Bernard Shaw once joked that, if he wrote an opera called The Wealth of Nations, and named the hero “Adam Smith,” some innocent would immediately praise the overture for being full of Political Economy. That joke tells you a lot about those who admire Lucy Prebble’s Enron (Broadhurst Theatre). Corporate disaster is inherently dramatic: We ought to have a great play dealing with the giant energy company’s collapse in a welter of corporate fraud, but Prebble hasn’t written it. The work’s enthusiasts—or should we say “apologists?”—have cooked up various explanations for New York’s lackluster response to it, but the plain truth is that its supporters have simply mistaken the will for the deed. Because they feel that the theater must address topics like Enron, a point on which I heartily concur, they want to believe that Enron succeeds. Regrettably, it doesn’t.
Not that Prebble’s work is either foolhardy or ineffectual. Her trouble comes from an excess of ambitions: Faced with a gigantic subject offering a multiplicity of approaches, she has tried to write several plays at once, and not managed to finish any of them; they keep crowding each other out of the way.
One is the factual chronicle: what happened to Enron and how. A second is a psychological drama, mapping the motives and conflicts of the people who made it happen. Third comes the large-scale social drama of Enron’s effect on the outside world: the firms it influenced and took down with it; the investors, trading partners, and employees it lured on and ultimately injured or destroyed. And beyond all that, waiting for a writer of Brechtian stature, skill, and mordancy, lies the world-class story of corporate culture: the drama of what combination of forces, in our global marketing society, tempts people to build a collapsible monstrosity like Enron—and tempts others, who should know better, not to stop them. Today’s theater is hardly conducive to that work: You might as soon expect Prebble to toss off a merger of St. Joan of the Stockyards and Part Two of Faust.
Much of Prebble’s failure, demonstrating what makes today’s theater un-conducive to works of great scope, stems from that over-glorified art, directing, the shortcomings of which are nicely summed up in the work of Enron‘s director, Rupert Goold. As two productions have now made clear, Goold is just another of those glib idiots the field spawns, eager to grab at any showy device without ever thinking about whether it enriches the work’s meaning, or even how old-hat it might be. People who’ve complained about Enron‘s erratic dramaturgy might recall that not long ago Goold made similar dramatic hash of a rather better play called Macbeth. In Enron we get frenetic disco parties, fireworks displays, and actors costumed as raptors (because Andy Fastow called the accounts into which he shoveled the firm’s concealed debt “raptors”). At least this time Goold spares us the Scottish royal family’s industrial-size kitchen sink.

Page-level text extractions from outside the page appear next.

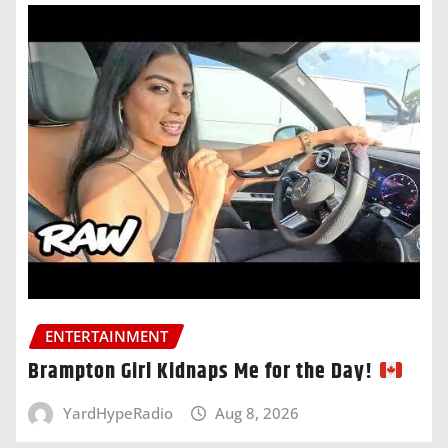
ENTERTAINMENT
Brampton Girl Kidnaps Me for the Day!
YardHypeRadio
Aug 8, 2026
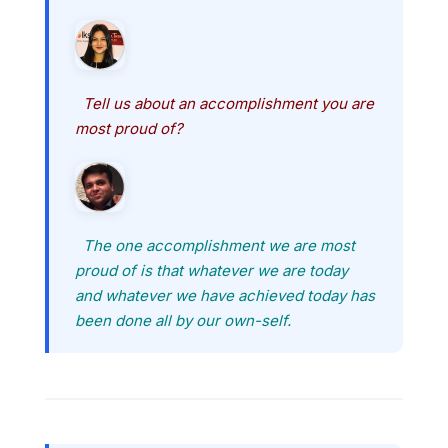
Tell us about an accomplishment you are
most proud of?
The one accomplishment we are most
proud of is that whatever we are today
and whatever we have achieved today has
been done all by our own-self.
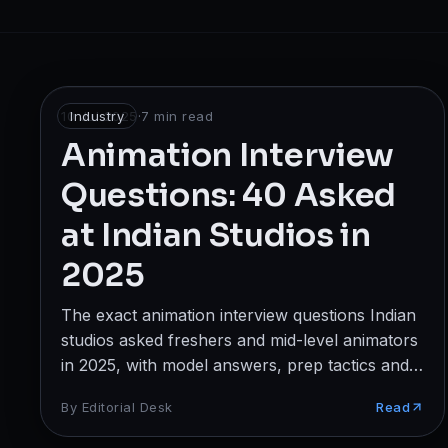
Broadcast
Photography & Cinematography
DESIGN
10 Jul 2025
Industry
·
7
min read
Graphics Designing
Animation Interview
Questions: 40 Asked
UI/UX Design
at Indian Studios in
Interior Design & Architecture
2025
GAMING & IMMERSIVE
The exact animation interview questions Indian
Gaming
studios asked freshers and mid-level animators
AR/VR
in 2025, with model answers, prep tactics and
red flags to avoid.
By
Editorial Desk
Read
WEB & DIGITAL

The raptors may not be Goold’s bad idea; they’re in the current script. But their cutesiness injures the tone of Prebble’s otherwise serious writing, which mostly seems an earnest, though less than convincing, attempt to convey how corporate higher-ups talk while infighting. She strives to capture the public platitudes that mask their squabbles, the frenzied trader-jabber that heats up fiscal maneuvers, the web of connections between the moneyed elite and politicos. Her efforts rarely get beyond noting that these extremely old news items exist.
Enron has been attacked as anti-American, but its only consolation for British audiences lies in its quietly ignoring the similarly shady dealings, now likewise old news, of Europe’s financial and legal institutions. Mostly, what’s worth watching in Enron are the energetic performances of Norbert Leo Butz, as Jeffrey Skilling, and Stephen Kunken, as Fastow. When Prebble tries to map their complex relations, you mostly wish the script were by David Mamet; when she shifts to the boardroom or the trading floor, you wish the producers had simply revived Caryl Churchill’s Serious Money, the shadow of which hangs heavy over Prebble’s fragmentary text.

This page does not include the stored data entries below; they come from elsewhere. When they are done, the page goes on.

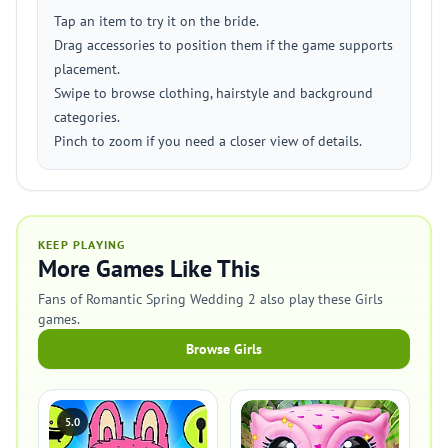
Tap an item to try it on the bride.
Drag accessories to position them if the game supports
placement.
Swipe to browse clothing, hairstyle and background
categories.
Pinch to zoom if you need a closer view of details.
KEEP PLAYING
More Games Like This
Fans of Romantic Spring Wedding 2 also play these Girls
games.
Browse Girls
5.0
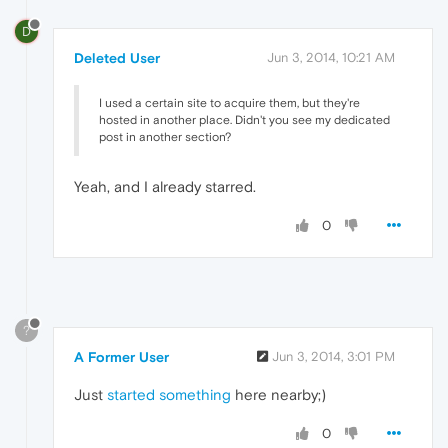
D
Deleted User
Jun 3, 2014, 10:21 AM
I used a certain site to acquire them, but they're
hosted in another place. Didn't you see my dedicated
post in another section?
Yeah, and I already starred.
0
?
A Former User
Jun 3, 2014, 3:01 PM
Just
started something
here nearby;)
0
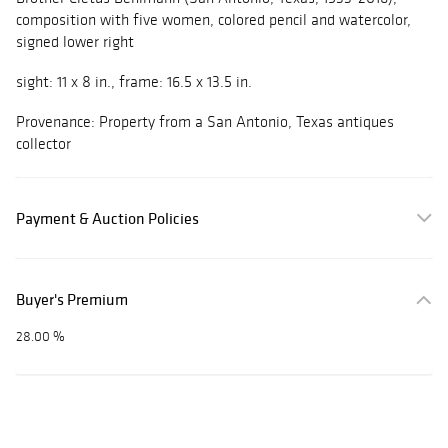
composition with five women, colored pencil and watercolor,
signed lower right
sight: 11 x 8 in., frame: 16.5 x 13.5 in.
Provenance: Property from a San Antonio, Texas antiques
collector
Payment & Auction Policies
Buyer's Premium
28.00 %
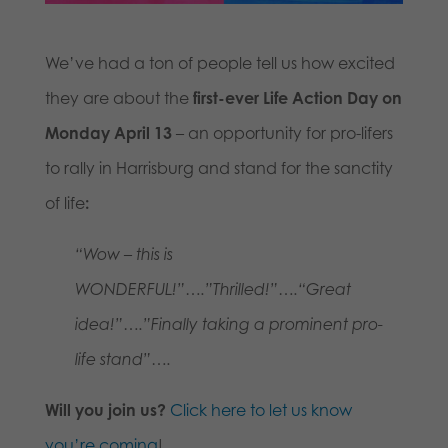
We’ve had a ton of people tell us how excited
they are about the
first-ever Life Action Day on
Monday April 13
– an opportunity for pro-lifers
to rally in Harrisburg and stand for the sanctity
of life
:
“Wow – this is
WONDERFUL!”….”Thrilled!”….
“Great
idea!”….”Finally taking a prominent pro-
life stand”….
Will you join us?
Click here to let us know
you’re coming
!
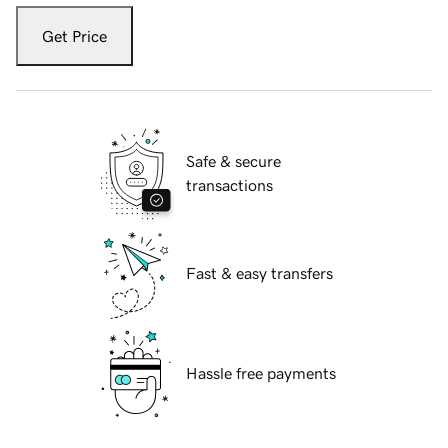
Get Price
Safe & secure
transactions
Fast & easy transfers
Hassle free payments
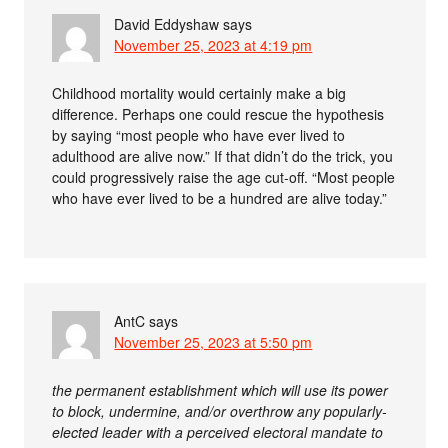
David Eddyshaw
says
November 25, 2023 at 4:19 pm
Childhood mortality would certainly make a big
difference. Perhaps one could rescue the hypothesis
by saying “most people who have ever lived to
adulthood are alive now.” If that didn’t do the trick, you
could progressively raise the age cut-off. “Most people
who have ever lived to be a hundred are alive today.”
AntC
says
November 25, 2023 at 5:50 pm
the permanent establishment which will use its power
to block, undermine, and/or overthrow any popularly-
elected leader with a perceived electoral mandate to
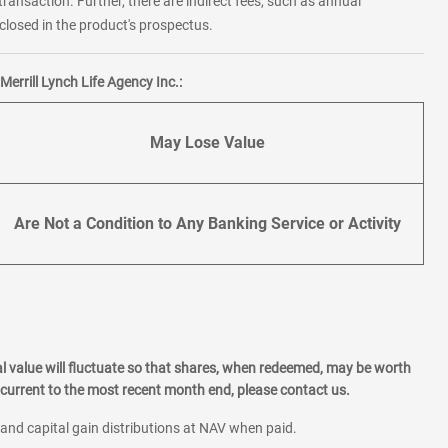
transaction. Further, there are indirect fees, such as annual
losed in the product's prospectus.
errill Lynch Life Agency Inc.:
May Lose Value
Are Not a Condition to Any Banking Service or Activity
l value will fluctuate so that shares, when redeemed, may be worth
current to the most recent month end, please contact us.
 and capital gain distributions at NAV when paid.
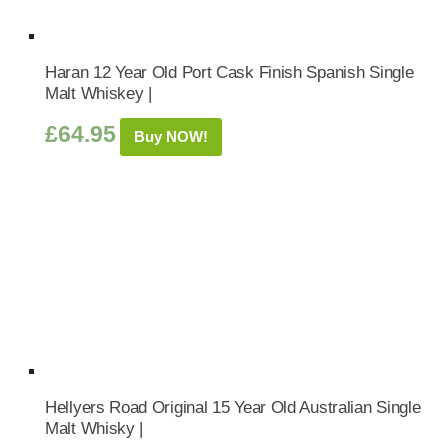
Haran 12 Year Old Port Cask Finish Spanish Single
Malt Whiskey |
£
64.95
Buy NOW!
Hellyers Road Original 15 Year Old Australian Single
Malt Whisky |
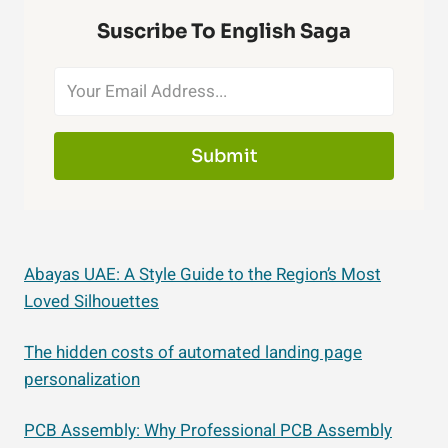
Suscribe To English Saga
Submit
Abayas UAE: A Style Guide to the Region’s Most
Loved Silhouettes
The hidden costs of automated landing page
personalization
PCB Assembly: Why Professional PCB Assembly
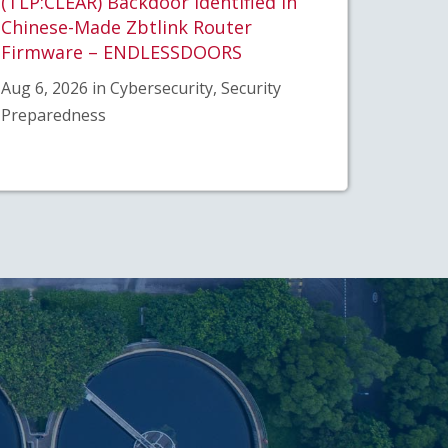
(TLP:CLEAR) Backdoor Identified in
Chinese-Made Zbtlink Router
Firmware – ENDLESSDOORS
Aug 6, 2026 in Cybersecurity, Security
Preparedness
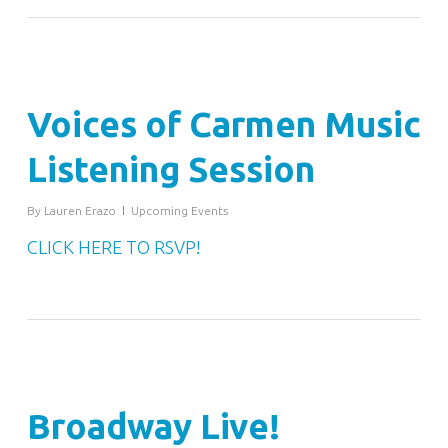
Voices of Carmen Music
Listening Session
By
Lauren Erazo
Upcoming Events
CLICK HERE TO RSVP!
Broadway Live!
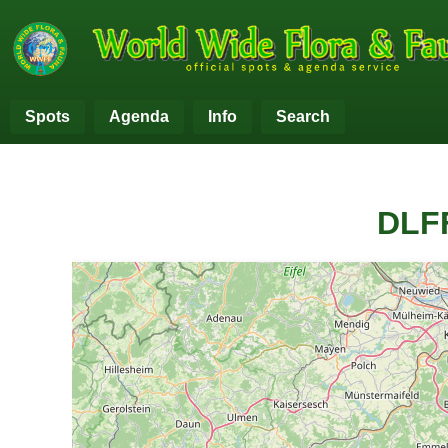
Spots
Agenda
Info
Search
DLFF
+
−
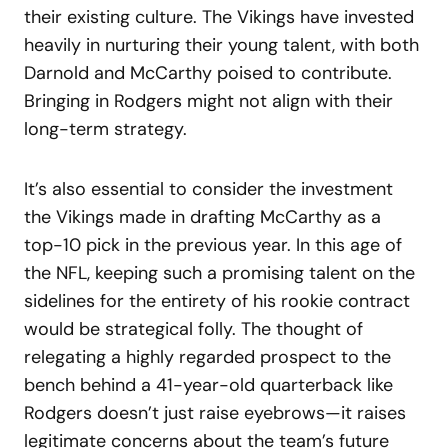
their existing culture. The Vikings have invested
heavily in nurturing their young talent, with both
Darnold and McCarthy poised to contribute.
Bringing in Rodgers might not align with their
long-term strategy.
It’s also essential to consider the investment
the Vikings made in drafting McCarthy as a
top-10 pick in the previous year. In this age of
the NFL, keeping such a promising talent on the
sidelines for the entirety of his rookie contract
would be strategical folly. The thought of
relegating a highly regarded prospect to the
bench behind a 41-year-old quarterback like
Rodgers doesn’t just raise eyebrows—it raises
legitimate concerns about the team’s future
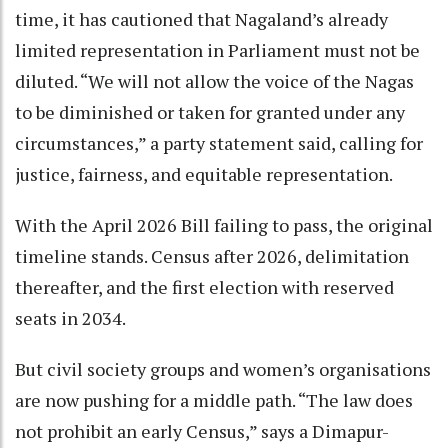
time, it has cautioned that Nagaland’s already
limited representation in Parliament must not be
diluted. “We will not allow the voice of the Nagas
to be diminished or taken for granted under any
circumstances,” a party statement said, calling for
justice, fairness, and equitable representation.
With the April 2026 Bill failing to pass, the original
timeline stands. Census after 2026, delimitation
thereafter, and the first election with reserved
seats in 2034.
But civil society groups and women’s organisations
are now pushing for a middle path. “The law does
not prohibit an early Census,” says a Dimapur-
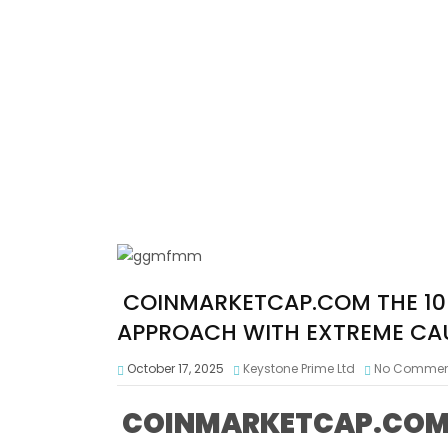
COINMARKETCAP.COM THE 10 
APPROACH WITH EXTREME CA
October 17, 2025
Keystone Prime Ltd
No Commen
COINMARKETCAP.COM T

Two familiar American plays, revived on Broadway with media stars, effectively give the lie to any snobbery about the alleged superiority of imported culture, demonstrating that we can do better ourselves even while catering to the mass hunger for celebrities. As a political debate about integrity in work and truth in marketing, Donald Margulies’s Collected Stories (Friedman Theatre) beats Enron all hollow, while August Wilson’s Fences (Cort Theatre) runs miles ahead of it as a study in the way social conditions collide with internalized conflicts to wreak human damage.

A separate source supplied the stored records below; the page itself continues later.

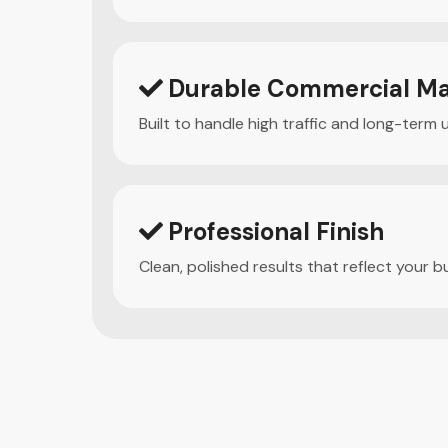
Durable Commercial Ma
Built to handle high traffic and long-term 
Professional Finish
Clean, polished results that reflect your b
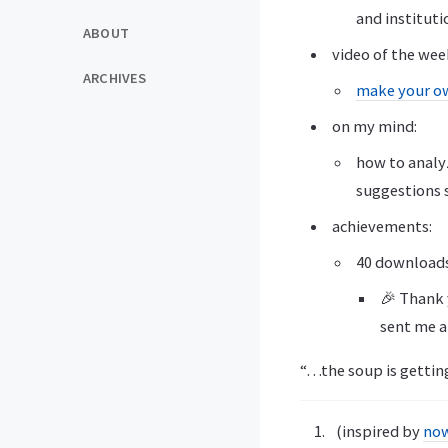
and instituti
ABOUT
video of the wee
ARCHIVES
make your o
on my mind:
how to analy
suggestions 
achievements:
40 download
🎉 Thank y
sent me a
“…the soup is getting
(inspired by
no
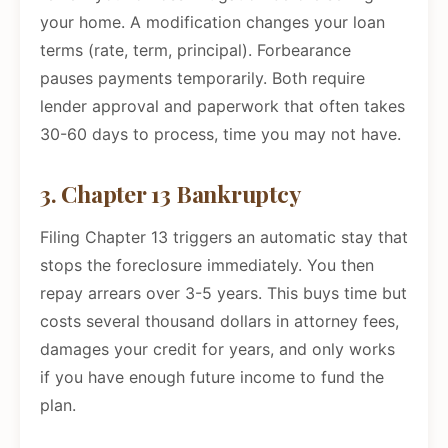
your home. A modification changes your loan
terms (rate, term, principal). Forbearance
pauses payments temporarily. Both require
lender approval and paperwork that often takes
30-60 days to process, time you may not have.
3. Chapter 13 Bankruptcy
Filing Chapter 13 triggers an automatic stay that
stops the foreclosure immediately. You then
repay arrears over 3-5 years. This buys time but
costs several thousand dollars in attorney fees,
damages your credit for years, and only works
if you have enough future income to fund the
plan.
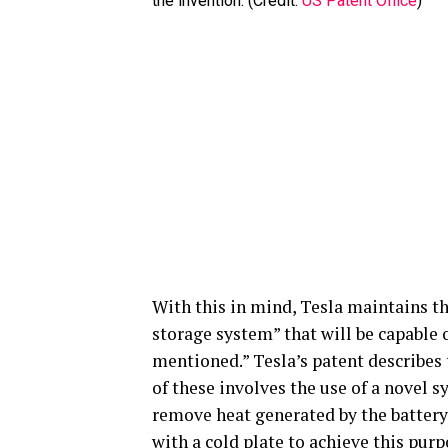
the invention. (Credit:
US Patent Office
)
With this in mind, Tesla maintains t
storage system” that will be capable 
mentioned.” Tesla’s patent describes
of these involves the use of a novel s
remove heat generated by the battery
with a cold plate to achieve this purp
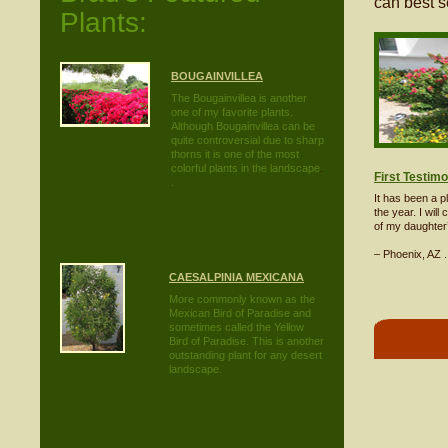
can best s
Plants:
BOUGAINVILLEA
The Bougainvillea is another
one of my favorite plants.
Although Bougainvillea can be
quite controversial due to sharp
thorns it is one of the most
colorful plants in the landscape
.
First Testimo
.
It has been a 
the year. I will
of my daughter’
– Phoenix, AZ .
CAESALPINIA MEXICANA
More commonly known as the
Mexican Bird of Paradise and
sometimes called the Yellow
Bird of Paradise. This is another
outstanding plant for any desert
landscape.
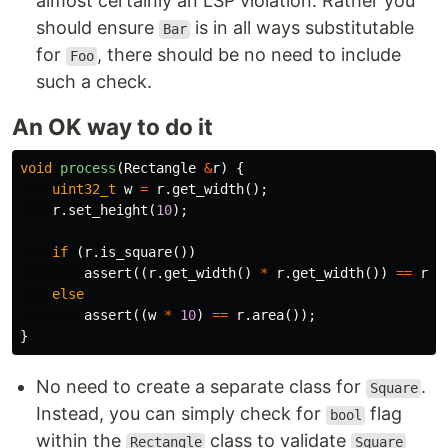
almost certainly an LSP violation. Rather you
should ensure
is in all ways substitutable
Bar
for
, there should be no need to include
Foo
such a check.
An OK way to do it
void
process
(
Rectangle
&
r
)
{
uint32_t
w
=
r
.
get_width
();
r
.
set_height
(
10
);
if
(
r
.
is_square
())
assert
((
r
.
get_width
()
*
r
.
get_width
())
==
r
.
a
else
assert
((
w
*
10
)
==
r
.
area
());
}
No need to create a separate class for
.
Square
Instead, you can simply check for
flag
bool
within the
class to validate
Rectangle
Square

Collected Stories depicts, subtly, how writers transform and market personal experience—their own and others’. Through the evolving relationship between a mentor (Linda Lavin), of modest but admired achievements, and a disciple (Sarah Paulson), quick to learn and overeager for the big time, Margulies shapes an ingenious, sturdy paradigm for both creativity’s mysterious processes and the eternal challenges of art under capitalism. His comedy, freighted with deep emotions, offers its two performers grand opportunities. Lavin seizes hers with ineffable skill, discovering in the established writer a warmhearted, vulnerable, sardonically self-deprecating figure, where the late Uta Hagen found, with equal justification, an embittered downtown tigress. Paulson, not yet as attuned to her role as Lavin (who previously performed this play in L.A. and on PBS), traces her arc somewhat stiffly. But Lavin’s majestically unerring ease sweeps all stiffness aside.
Denzel Washington and Viola Davis, in Fences, face a tougher task: filling the gigantic shoes left behind by James Earl Jones and Mary Alice, who originally created these roles. As an ex-con ex-athlete so bruised by life that he ultimately wrecks both his domestic peace and his son’s better chances, Washington channels grace, power, and a clarifying anger; Davis, quietly sustaining, matches him, only once tempted by audience vociferation into a moment of overplaying. Wilson’s rich, pain-laden script, a fascinating blend of chronicle and well-made play, comes through cleanly.